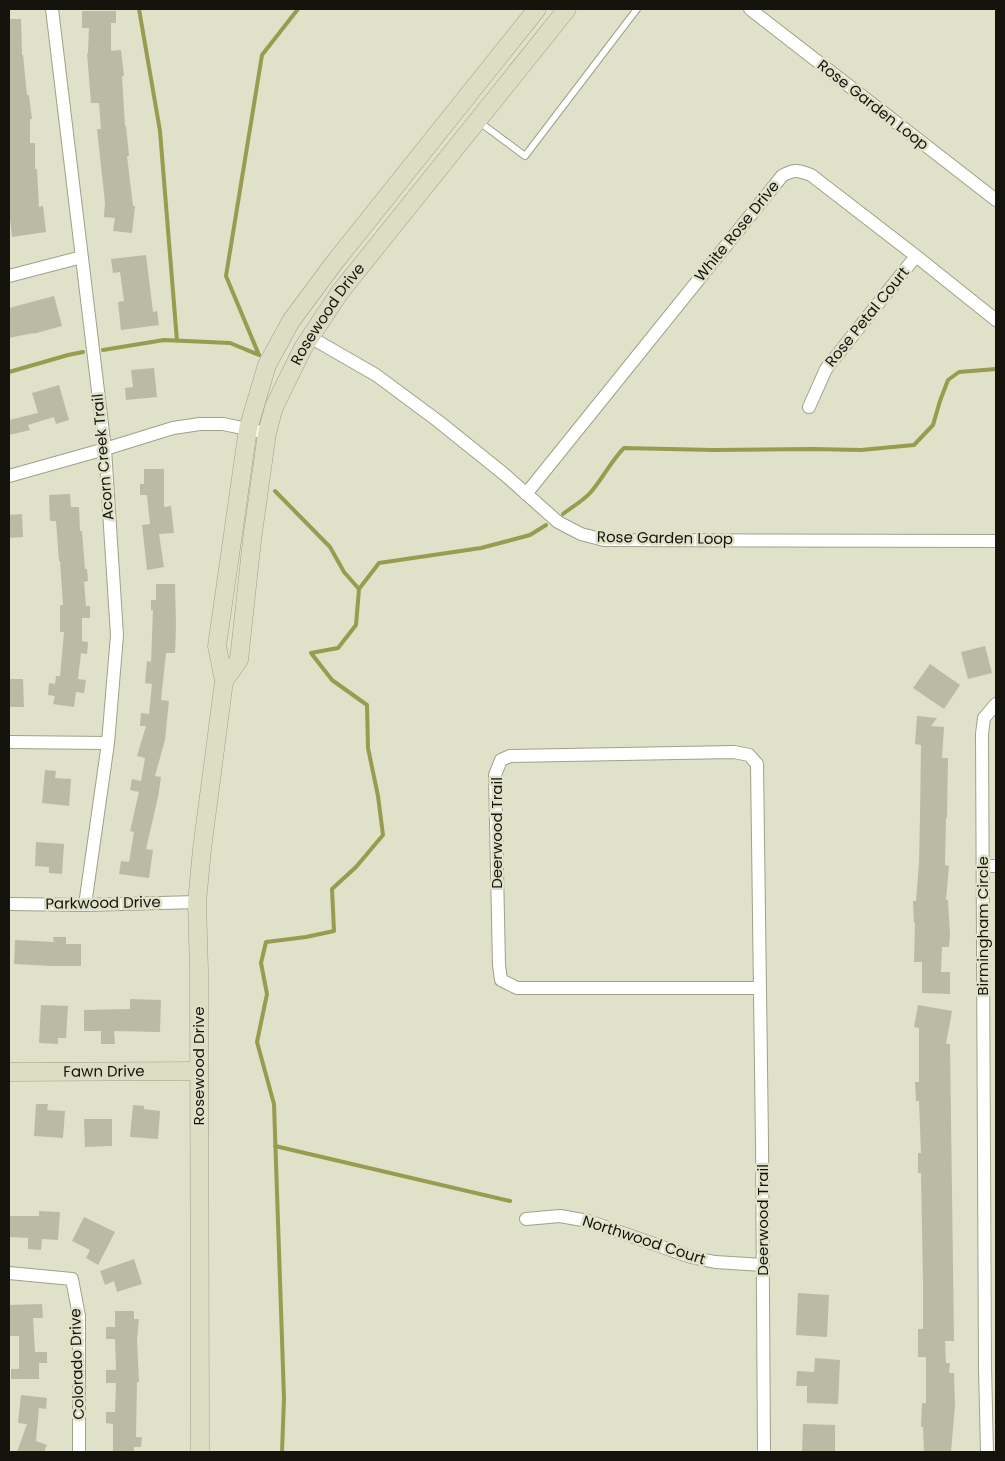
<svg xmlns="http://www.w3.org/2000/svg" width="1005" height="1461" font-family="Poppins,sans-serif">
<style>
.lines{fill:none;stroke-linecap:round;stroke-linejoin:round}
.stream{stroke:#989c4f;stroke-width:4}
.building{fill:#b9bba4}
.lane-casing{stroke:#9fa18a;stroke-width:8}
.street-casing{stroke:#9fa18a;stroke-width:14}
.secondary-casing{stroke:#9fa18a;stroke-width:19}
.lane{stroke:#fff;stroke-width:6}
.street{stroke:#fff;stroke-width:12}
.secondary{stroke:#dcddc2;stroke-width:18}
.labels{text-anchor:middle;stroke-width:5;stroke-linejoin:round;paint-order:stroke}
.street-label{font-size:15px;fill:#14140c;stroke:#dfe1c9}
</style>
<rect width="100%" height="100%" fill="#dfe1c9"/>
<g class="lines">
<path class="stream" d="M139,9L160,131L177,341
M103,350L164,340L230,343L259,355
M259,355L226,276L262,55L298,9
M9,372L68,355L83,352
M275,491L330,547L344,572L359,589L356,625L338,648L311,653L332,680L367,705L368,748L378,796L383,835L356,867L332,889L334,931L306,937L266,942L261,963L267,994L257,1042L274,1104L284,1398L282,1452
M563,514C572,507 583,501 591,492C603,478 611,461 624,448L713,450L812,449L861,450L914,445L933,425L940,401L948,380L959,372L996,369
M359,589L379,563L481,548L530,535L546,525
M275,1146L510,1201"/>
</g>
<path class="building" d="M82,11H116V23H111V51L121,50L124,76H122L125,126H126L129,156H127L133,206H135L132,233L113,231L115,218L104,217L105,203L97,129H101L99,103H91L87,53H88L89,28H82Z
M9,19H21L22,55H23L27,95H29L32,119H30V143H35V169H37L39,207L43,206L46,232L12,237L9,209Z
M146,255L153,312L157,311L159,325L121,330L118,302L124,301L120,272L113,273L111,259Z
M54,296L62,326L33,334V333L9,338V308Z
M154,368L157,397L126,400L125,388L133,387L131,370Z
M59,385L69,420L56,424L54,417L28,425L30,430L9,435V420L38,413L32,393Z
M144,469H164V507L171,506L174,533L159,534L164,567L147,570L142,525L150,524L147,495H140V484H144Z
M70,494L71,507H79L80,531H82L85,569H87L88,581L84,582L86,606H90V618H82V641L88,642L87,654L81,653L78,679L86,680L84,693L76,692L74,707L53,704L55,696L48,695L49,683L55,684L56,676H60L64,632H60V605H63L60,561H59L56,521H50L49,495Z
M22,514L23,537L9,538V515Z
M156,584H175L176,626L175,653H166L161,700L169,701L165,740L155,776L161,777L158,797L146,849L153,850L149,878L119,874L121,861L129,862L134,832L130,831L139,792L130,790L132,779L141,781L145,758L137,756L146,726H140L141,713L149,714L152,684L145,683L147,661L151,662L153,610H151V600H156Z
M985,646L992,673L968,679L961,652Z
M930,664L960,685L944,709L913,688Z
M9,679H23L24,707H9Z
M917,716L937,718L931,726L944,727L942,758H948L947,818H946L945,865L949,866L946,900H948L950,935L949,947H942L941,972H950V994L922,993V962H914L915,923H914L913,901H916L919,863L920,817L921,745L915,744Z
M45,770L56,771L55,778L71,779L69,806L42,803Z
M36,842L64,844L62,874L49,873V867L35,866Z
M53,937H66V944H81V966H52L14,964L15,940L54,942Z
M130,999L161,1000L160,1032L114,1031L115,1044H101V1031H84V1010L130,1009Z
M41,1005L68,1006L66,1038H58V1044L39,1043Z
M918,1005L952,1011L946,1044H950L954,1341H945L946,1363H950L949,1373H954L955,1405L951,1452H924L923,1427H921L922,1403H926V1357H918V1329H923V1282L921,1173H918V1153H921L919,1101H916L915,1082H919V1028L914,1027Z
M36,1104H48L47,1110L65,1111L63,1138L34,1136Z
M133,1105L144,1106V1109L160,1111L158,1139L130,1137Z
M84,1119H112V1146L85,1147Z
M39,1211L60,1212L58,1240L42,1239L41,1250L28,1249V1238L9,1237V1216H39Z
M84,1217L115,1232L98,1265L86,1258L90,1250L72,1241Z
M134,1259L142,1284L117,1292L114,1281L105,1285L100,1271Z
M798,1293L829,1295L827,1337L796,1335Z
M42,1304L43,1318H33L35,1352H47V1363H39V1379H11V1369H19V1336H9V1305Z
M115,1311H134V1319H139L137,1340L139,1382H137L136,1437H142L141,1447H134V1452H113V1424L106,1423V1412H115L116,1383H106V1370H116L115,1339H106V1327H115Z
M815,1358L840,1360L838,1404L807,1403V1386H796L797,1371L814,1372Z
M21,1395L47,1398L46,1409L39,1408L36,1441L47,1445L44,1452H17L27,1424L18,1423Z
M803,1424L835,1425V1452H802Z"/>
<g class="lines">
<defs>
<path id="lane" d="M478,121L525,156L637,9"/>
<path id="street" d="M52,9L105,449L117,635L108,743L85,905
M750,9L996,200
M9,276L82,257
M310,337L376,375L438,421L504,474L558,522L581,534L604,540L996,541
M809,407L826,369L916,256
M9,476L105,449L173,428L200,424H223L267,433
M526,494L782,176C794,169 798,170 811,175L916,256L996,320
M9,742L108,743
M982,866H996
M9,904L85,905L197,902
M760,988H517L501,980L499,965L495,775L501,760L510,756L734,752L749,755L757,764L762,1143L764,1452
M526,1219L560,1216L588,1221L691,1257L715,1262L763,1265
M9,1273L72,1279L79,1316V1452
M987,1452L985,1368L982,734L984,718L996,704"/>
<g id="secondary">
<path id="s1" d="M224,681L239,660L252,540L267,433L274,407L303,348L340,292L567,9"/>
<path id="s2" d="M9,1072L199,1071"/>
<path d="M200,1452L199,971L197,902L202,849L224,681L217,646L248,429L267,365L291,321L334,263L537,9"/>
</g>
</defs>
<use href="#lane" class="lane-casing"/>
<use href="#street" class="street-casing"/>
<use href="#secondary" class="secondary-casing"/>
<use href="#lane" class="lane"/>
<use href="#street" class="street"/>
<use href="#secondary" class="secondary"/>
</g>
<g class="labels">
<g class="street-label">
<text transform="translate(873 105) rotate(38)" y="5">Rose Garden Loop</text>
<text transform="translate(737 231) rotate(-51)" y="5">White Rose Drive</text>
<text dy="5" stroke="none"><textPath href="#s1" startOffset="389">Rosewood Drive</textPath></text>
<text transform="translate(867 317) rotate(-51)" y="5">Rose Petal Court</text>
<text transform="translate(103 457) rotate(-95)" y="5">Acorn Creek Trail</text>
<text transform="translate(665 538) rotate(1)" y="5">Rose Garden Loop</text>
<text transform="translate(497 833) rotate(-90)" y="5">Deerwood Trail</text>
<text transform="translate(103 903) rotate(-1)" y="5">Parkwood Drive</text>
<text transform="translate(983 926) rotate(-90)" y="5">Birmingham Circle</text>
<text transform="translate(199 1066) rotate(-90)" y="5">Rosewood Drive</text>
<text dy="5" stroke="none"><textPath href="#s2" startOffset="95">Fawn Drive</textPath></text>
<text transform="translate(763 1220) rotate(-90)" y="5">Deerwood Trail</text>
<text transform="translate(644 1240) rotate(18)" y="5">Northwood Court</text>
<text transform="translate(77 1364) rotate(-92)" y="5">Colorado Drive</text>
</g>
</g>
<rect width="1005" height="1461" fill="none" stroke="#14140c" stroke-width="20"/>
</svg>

* * *

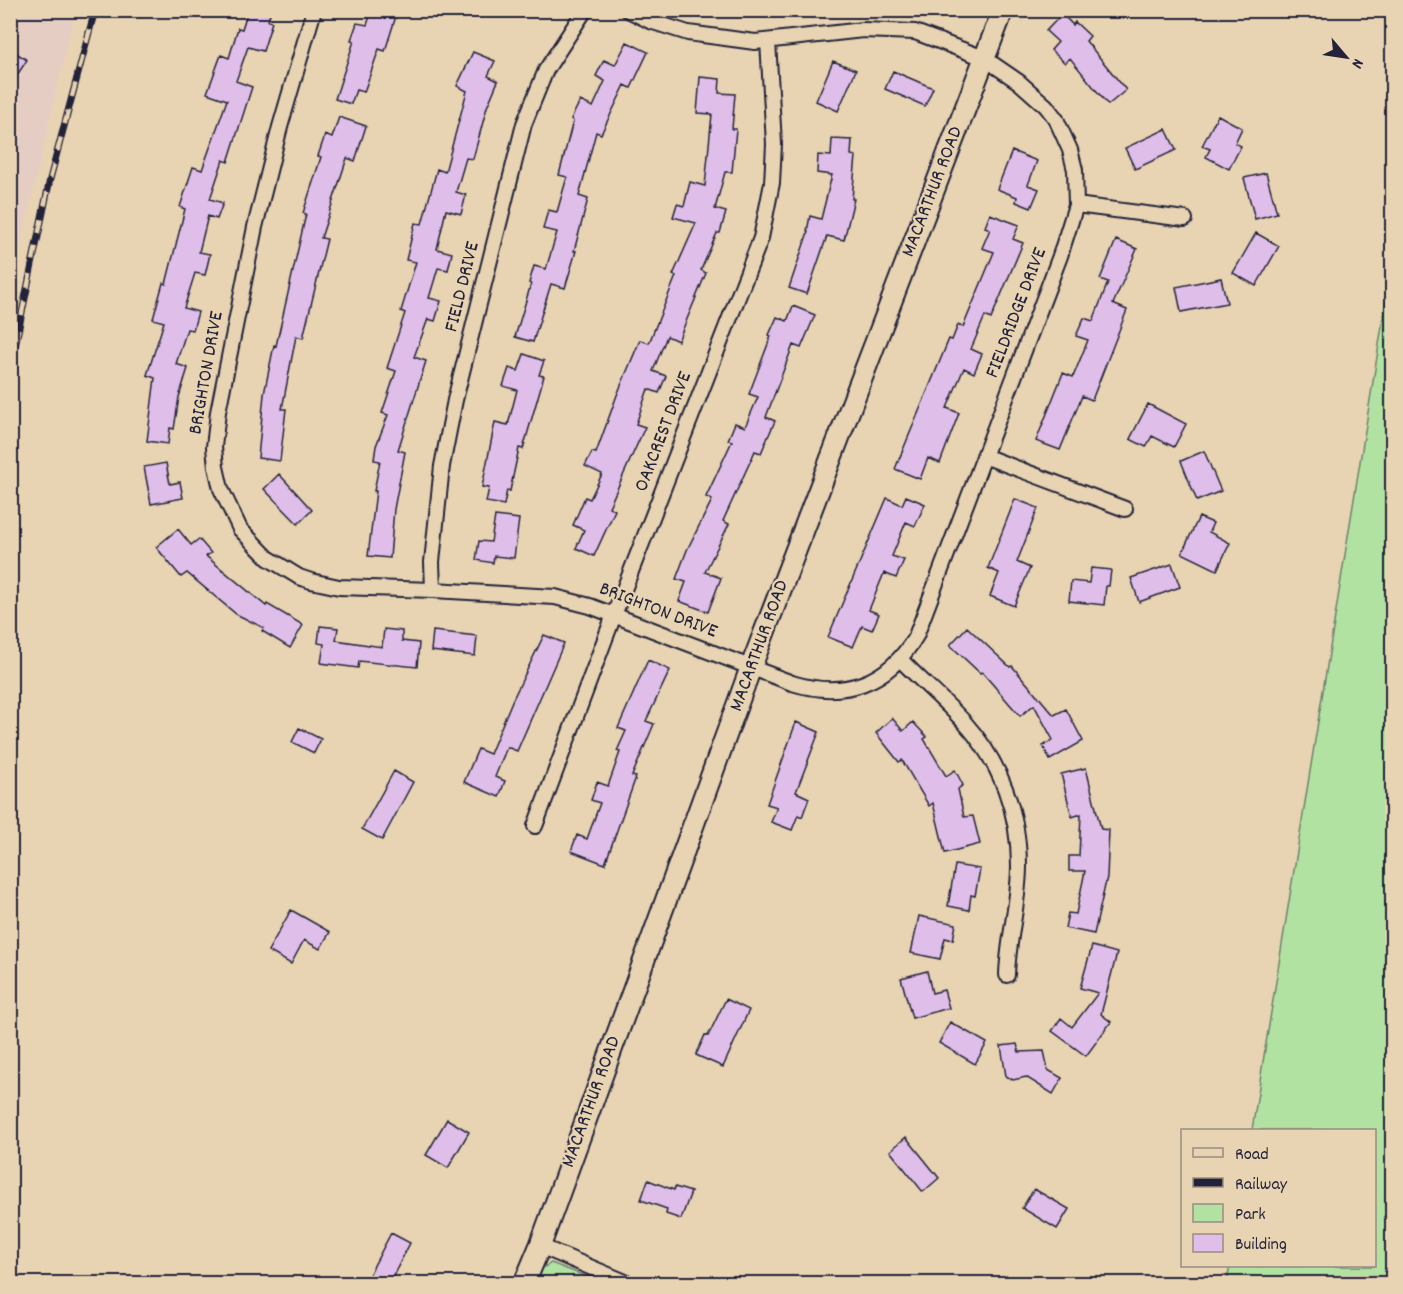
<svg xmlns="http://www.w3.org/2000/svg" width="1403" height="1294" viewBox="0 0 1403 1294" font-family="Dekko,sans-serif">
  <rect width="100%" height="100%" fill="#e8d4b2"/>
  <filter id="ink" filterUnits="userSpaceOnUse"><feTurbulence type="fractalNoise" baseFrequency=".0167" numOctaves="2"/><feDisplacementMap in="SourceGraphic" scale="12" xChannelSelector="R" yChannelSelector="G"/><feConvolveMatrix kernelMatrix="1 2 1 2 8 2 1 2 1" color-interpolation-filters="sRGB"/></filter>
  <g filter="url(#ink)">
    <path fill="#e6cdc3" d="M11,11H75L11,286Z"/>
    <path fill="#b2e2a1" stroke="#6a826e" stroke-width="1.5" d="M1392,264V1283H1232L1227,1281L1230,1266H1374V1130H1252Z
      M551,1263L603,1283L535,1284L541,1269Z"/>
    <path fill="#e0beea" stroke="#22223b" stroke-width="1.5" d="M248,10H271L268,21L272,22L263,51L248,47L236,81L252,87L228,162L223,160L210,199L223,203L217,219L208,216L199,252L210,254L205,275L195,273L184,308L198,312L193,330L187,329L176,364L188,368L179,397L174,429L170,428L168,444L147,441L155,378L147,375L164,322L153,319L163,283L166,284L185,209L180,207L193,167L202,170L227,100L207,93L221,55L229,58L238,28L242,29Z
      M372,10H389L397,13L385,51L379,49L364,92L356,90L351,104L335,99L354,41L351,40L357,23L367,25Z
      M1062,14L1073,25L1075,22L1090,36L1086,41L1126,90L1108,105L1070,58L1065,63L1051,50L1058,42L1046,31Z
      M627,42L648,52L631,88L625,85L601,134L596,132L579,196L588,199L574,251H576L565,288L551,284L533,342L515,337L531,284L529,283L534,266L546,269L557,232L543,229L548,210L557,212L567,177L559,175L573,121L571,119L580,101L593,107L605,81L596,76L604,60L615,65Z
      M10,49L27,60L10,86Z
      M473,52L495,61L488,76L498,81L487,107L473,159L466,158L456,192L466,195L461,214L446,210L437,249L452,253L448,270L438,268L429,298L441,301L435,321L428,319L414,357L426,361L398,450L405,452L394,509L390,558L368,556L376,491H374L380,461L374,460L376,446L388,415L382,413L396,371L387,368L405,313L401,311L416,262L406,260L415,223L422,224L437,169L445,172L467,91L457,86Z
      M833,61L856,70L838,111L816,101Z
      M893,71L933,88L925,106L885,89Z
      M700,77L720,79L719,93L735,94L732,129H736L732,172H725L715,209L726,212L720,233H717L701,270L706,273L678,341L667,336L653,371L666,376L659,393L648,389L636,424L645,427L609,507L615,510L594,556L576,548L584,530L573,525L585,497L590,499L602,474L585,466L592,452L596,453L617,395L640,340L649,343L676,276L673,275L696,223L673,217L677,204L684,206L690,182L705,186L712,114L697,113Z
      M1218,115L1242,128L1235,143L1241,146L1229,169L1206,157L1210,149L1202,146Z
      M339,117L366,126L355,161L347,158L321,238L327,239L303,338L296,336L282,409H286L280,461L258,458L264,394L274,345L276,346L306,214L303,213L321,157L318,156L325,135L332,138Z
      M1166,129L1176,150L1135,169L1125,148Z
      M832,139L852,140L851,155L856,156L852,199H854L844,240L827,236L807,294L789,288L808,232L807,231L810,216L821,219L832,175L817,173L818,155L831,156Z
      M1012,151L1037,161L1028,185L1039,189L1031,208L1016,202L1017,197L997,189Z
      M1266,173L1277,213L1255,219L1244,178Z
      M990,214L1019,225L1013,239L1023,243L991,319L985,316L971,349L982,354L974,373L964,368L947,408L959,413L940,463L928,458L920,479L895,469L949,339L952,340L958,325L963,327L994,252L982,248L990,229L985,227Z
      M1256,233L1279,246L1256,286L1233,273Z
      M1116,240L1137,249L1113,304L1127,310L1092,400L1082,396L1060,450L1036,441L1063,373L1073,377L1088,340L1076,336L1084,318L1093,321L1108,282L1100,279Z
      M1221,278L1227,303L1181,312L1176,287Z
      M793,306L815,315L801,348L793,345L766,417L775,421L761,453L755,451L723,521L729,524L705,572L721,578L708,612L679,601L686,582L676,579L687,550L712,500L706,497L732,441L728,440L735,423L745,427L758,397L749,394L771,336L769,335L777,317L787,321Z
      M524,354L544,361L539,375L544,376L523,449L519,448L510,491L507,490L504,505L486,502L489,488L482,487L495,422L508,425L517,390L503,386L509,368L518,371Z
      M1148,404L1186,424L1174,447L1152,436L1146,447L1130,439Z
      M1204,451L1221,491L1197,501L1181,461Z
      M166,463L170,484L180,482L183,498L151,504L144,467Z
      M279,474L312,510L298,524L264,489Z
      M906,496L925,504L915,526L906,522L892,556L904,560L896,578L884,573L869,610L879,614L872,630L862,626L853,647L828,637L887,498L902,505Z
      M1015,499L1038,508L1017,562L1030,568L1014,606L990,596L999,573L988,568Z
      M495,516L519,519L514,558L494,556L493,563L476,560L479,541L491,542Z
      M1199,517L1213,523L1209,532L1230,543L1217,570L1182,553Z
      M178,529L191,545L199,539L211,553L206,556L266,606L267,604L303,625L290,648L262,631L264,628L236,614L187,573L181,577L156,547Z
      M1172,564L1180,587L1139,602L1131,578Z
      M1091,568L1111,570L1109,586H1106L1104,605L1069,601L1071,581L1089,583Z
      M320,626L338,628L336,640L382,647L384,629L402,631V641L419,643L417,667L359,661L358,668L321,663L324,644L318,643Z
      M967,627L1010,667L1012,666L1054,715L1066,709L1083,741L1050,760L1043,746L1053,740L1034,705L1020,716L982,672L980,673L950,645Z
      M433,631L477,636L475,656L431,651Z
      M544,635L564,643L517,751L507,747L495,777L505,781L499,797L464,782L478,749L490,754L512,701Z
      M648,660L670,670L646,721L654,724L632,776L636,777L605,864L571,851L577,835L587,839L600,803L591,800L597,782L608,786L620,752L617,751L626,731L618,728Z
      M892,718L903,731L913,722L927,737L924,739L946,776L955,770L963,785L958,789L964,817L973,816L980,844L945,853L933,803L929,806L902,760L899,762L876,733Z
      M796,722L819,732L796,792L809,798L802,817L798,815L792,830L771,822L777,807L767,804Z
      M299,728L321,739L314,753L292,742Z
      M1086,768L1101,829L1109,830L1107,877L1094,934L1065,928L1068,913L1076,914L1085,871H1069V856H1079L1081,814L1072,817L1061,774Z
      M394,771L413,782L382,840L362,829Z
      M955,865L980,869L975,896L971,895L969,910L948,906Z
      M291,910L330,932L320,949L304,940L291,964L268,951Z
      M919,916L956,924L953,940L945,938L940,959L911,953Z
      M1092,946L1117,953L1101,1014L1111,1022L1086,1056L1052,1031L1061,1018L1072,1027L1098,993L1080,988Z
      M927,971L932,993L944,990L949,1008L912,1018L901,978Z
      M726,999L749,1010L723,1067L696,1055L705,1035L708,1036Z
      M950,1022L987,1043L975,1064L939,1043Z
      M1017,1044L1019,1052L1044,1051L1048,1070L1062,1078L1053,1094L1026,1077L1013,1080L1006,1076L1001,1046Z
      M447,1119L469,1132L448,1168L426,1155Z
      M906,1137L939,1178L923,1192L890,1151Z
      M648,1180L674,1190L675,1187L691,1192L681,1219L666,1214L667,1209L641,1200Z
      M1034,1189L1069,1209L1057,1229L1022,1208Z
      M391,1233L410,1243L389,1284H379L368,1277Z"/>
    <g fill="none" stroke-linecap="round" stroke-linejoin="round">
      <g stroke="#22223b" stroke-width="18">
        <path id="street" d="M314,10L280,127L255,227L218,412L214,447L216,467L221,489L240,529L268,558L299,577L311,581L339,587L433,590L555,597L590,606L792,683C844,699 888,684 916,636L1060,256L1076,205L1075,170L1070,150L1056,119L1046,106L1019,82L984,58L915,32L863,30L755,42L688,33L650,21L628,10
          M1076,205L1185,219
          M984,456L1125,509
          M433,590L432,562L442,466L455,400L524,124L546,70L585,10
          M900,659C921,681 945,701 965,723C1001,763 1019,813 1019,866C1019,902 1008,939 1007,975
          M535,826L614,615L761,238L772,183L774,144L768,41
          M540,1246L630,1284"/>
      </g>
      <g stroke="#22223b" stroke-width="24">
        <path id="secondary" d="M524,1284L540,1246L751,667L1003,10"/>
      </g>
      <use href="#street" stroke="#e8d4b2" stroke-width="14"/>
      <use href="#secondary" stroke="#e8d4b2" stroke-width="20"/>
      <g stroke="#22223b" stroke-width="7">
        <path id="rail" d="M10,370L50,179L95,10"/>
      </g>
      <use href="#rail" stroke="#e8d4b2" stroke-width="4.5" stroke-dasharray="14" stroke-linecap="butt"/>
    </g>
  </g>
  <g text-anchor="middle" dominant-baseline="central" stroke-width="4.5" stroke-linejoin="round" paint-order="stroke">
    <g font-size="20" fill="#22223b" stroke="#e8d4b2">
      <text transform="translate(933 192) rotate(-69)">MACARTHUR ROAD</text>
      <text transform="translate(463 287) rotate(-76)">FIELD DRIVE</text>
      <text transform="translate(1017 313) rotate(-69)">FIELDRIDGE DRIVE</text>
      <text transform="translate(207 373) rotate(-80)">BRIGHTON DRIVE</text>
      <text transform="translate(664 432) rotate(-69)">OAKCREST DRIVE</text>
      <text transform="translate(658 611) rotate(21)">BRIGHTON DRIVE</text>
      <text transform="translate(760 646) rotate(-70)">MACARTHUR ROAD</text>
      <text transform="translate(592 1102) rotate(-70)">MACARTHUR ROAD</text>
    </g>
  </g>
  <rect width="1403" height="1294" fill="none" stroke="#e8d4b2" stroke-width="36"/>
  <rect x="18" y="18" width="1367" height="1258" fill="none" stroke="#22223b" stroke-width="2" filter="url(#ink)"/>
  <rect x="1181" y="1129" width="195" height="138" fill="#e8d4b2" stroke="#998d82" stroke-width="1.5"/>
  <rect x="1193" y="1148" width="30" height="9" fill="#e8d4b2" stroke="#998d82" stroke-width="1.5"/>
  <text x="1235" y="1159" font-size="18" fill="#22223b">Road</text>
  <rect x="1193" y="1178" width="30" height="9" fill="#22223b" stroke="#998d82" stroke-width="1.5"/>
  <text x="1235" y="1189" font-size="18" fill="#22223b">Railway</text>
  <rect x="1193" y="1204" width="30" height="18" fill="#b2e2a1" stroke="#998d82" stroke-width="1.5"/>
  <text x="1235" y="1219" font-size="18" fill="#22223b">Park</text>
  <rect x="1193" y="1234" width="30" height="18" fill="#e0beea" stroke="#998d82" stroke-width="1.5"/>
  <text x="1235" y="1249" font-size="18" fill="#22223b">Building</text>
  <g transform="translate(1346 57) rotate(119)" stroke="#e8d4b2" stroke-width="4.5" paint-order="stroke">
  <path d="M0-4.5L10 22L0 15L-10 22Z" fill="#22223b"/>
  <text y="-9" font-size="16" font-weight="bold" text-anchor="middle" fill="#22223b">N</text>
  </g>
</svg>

**WHAT IS EXPECTED:**
Looking at the data above, write out exactly the lines that start at the one containing "M950,1022L987,1043L975,1064L939,1043Z" and end at the one containing "M984,456L1125,509"; include both and nothing beyond.

**ANSWER BELOW:**
      M950,1022L987,1043L975,1064L939,1043Z
      M1017,1044L1019,1052L1044,1051L1048,1070L1062,1078L1053,1094L1026,1077L1013,1080L1006,1076L1001,1046Z
      M447,1119L469,1132L448,1168L426,1155Z
      M906,1137L939,1178L923,1192L890,1151Z
      M648,1180L674,1190L675,1187L691,1192L681,1219L666,1214L667,1209L641,1200Z
      M1034,1189L1069,1209L1057,1229L1022,1208Z
      M391,1233L410,1243L389,1284H379L368,1277Z"/>
    <g fill="none" stroke-linecap="round" stroke-linejoin="round">
      <g stroke="#22223b" stroke-width="18">
        <path id="street" d="M314,10L280,127L255,227L218,412L214,447L216,467L221,489L240,529L268,558L299,577L311,581L339,587L433,590L555,597L590,606L792,683C844,699 888,684 916,636L1060,256L1076,205L1075,170L1070,150L1056,119L1046,106L1019,82L984,58L915,32L863,30L755,42L688,33L650,21L628,10
          M1076,205L1185,219
          M984,456L1125,509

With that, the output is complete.